Rather than using microscopic gold beads, Bloom is trying to study the dynamics of DNA inside the cell itself — using the cell's own machinery to do the work. During cell division a protein-motor complex called a spindle separates identical copies of each chromosome, pulling one towards one end of the cell and the other in the opposite direction, allowing the eventual daughter cells to each get a complete set. The spindle latches on to the chromosomes at structures called centromeres, which have been the focus of Bloom's work for decades.

Some years ago he engineered a cell chromosome with a second centromere that he could turn on and off. When the extra centromeres are activated during cell division, the spindle will sometimes latch on to two centromeres on the same copy of a chromosome, stretching it across the cell rather than separating it from its twin. Occasionally, the stretched chromosome snaps like a wishbone, with the DNA recoiling to one end of the dividing cell.
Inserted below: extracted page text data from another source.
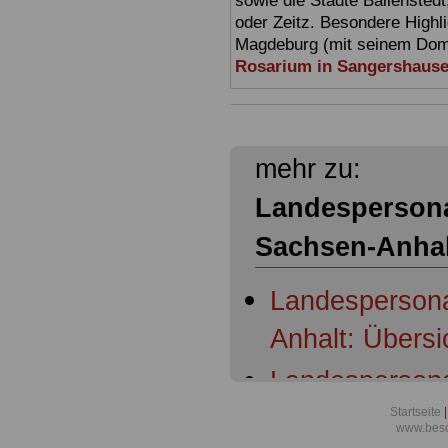
sowie die Städte Ballensted
oder Zeitz. Besondere Highl
Magdeburg (mit seinem Dom)
Rosarium in Sangershaus
mehr zu:
Landespersona
Sachsen-Anhal
Landespersona
Anhalt: Übersi
Landespersona
Anhalt: § 1 Er
Startseite
|
www.beso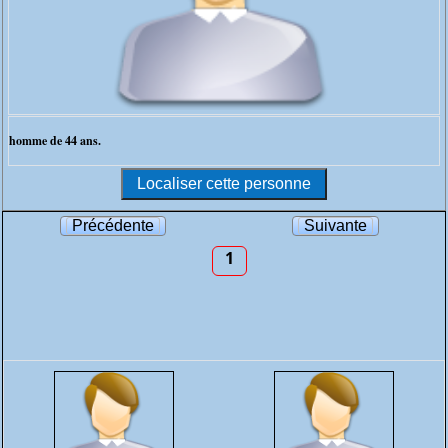
homme de 44 ans.
Précédente
Suivante
1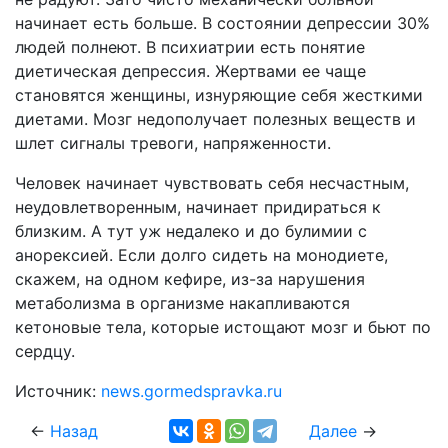
начинает есть больше. В состоянии депрессии 30%
людей полнеют. В психиатрии есть понятие
диетическая депрессия. Жертвами ее чаще
становятся женщины, изнуряющие себя жесткими
диетами. Мозг недополучает полезных веществ и
шлет сигналы тревоги, напряженности.
Человек начинает чувствовать себя несчастным,
неудовлетворенным, начинает придираться к
близким. А тут уж недалеко и до булимии с
анорексией. Если долго сидеть на монодиете,
скажем, на одном кефире, из-за нарушения
метаболизма в организме накапливаются
кетоновые тела, которые истощают мозг и бьют по
сердцу.
Источник:
news.gormedspravka.ru
←
Назад
Далее
→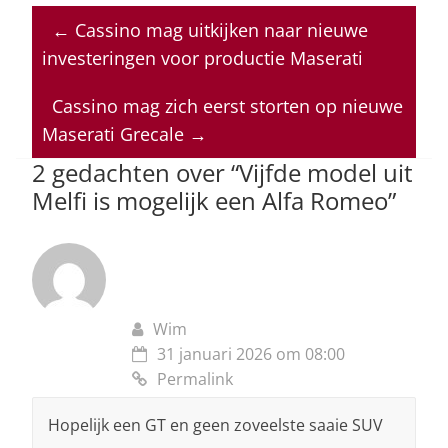
at
c
k
re
ai
←
Cassino mag uitkijken naar nieuwe
s
e
e
a
l
investeringen voor productie Maserati
A
b
dI
d
p
o
n
s
Cassino mag zich eerst storten op nieuwe
Maserati Grecale
→
p
o
2 gedachten over “
Vijfde model uit
k
Melfi is mogelijk een Alfa Romeo
”
Wim
31 januari 2026 om 08:00
Permalink
Hopelijk een GT en geen zoveelste saaie SUV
Bloom originally used the method to study how the cell responds to DNA breakage7. But he is now starting to look at the dynamics of the break itself, using a laser to snip the stretched chromosomes and measuring the rate at which they recoil. “This is now where it gets complicated, and I'm not an expert,” says Bloom. “We can see it stretch, we can see it recoil. How do I deduce force?” Elements of the worm-like-chain model predict his observations fairly well, he says, and with additional genetic manipulation, he can begin to look at how histones disassemble and reassemble in the stretched and recoiling DNA.

The moxie required to study DNA physics inside the cell itself elicits both admiration and scepticism. “I would say that it is really important to understand how these models work inside the cell,” says Bustamente. “But let's not forget that the best biophysics is always done outside the cell.” Hermann Gaub, a professor at Ludwig-Maximilians University in Munich, Germany, says he thinks observing systems that include some of the DNA's biological setting, but that stay away from the messiness of the cell proper are likely to be the most fruitful: approaches such as that of Marko, who pokes, prods and pulls the peculiarly large chromosomes of newts. “Doing it right inside the cell is what I would call heroic,” says Gaub. But he's nonetheless intrigued.
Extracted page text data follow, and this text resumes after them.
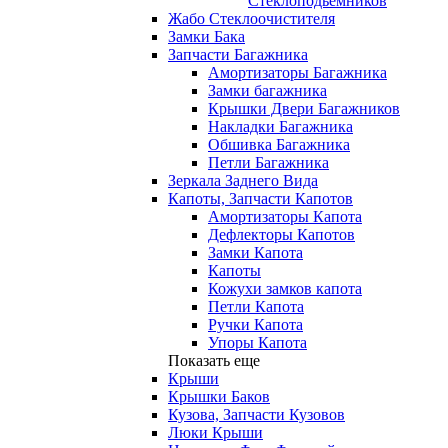
Стеклоподьемников
Жабо Стеклоочистителя
Замки Бака
Запчасти Багажника
Амортизаторы Багажника
Замки багажника
Крышки Двери Багажников
Накладки Багажника
Обшивка Багажника
Петли Багажника
Зеркала Заднего Вида
Капоты, Запчасти Капотов
Амортизаторы Капота
Дефлекторы Капотов
Замки Капота
Капоты
Кожухи замков капота
Петли Капота
Ручки Капота
Упоры Капота
Показать еще
Крыши
Крышки Баков
Кузова, Запчасти Кузовов
Люки Крыши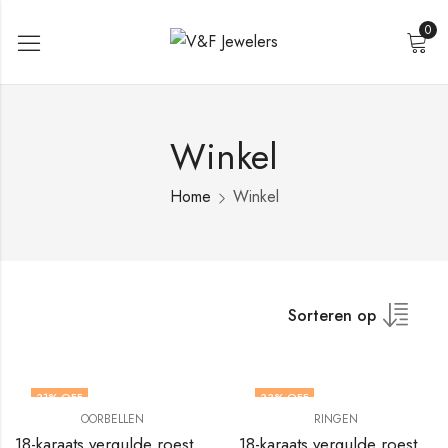
0
Winkel
Home
Winkel
Sorteren op
31
% OFF
33
% OFF
OORBELLEN
RINGEN
18-karaats vergulde roestvrijstalen geïnspireerde oorbellen van V&F Jewelers
18-karaats vergulde roestvrijstalen hartvingerring van V&F Jewelers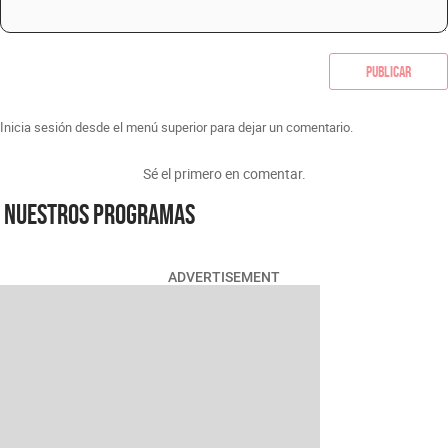
Publicar
Inicia sesión desde el menú superior para dejar un comentario.
Sé el primero en comentar.
Nuestros programas
ADVERTISEMENT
Resting state: paper clips and a touch of photoshopped DNA make their point in the palm of Kerry Bloom. Credit: B. NALLEY/S. WHITFIELD

Bloom admits that the work is preliminary. He says he's been boning up on polymer theory and is probing for potential collaborators — but he wants the data to show them first. “This is the stuff physics brings to the table,” he says. The packaging of all that DNA into the nucleus of cell, he continues, “is another one of these big mysteries”. A physical sense of how a hierarchy of folding patterns can pack DNA into the cell but also allow its sequences to be accessed remains far off. “By most estimations, it's packaged 10,000 fold,” says Bloom, and no one knows how. “That's the attraction.”

It's far from the only problem that physicists have their eyes on. “People are now able to do extremely quantitative and extremely reproducible and precise experiments on individual biomolecules,” says Marko, “and that's very attractive to physics people.” And there are many biomolecules to choose from. To biologists, a text such as Molecular Biology of the Cell by Bruce Alberts and his colleagues is a well-trodden rendition of that which is known. But to a physicist first approaching biomolecules, it's an Aladdin's cave of shiny and captivating phenomena. Nelson says he's drawn to the sensation when something in biology “makes you ask 'How the heck does that happen?' Physicists start reading Alberts' and they say that every three pages.”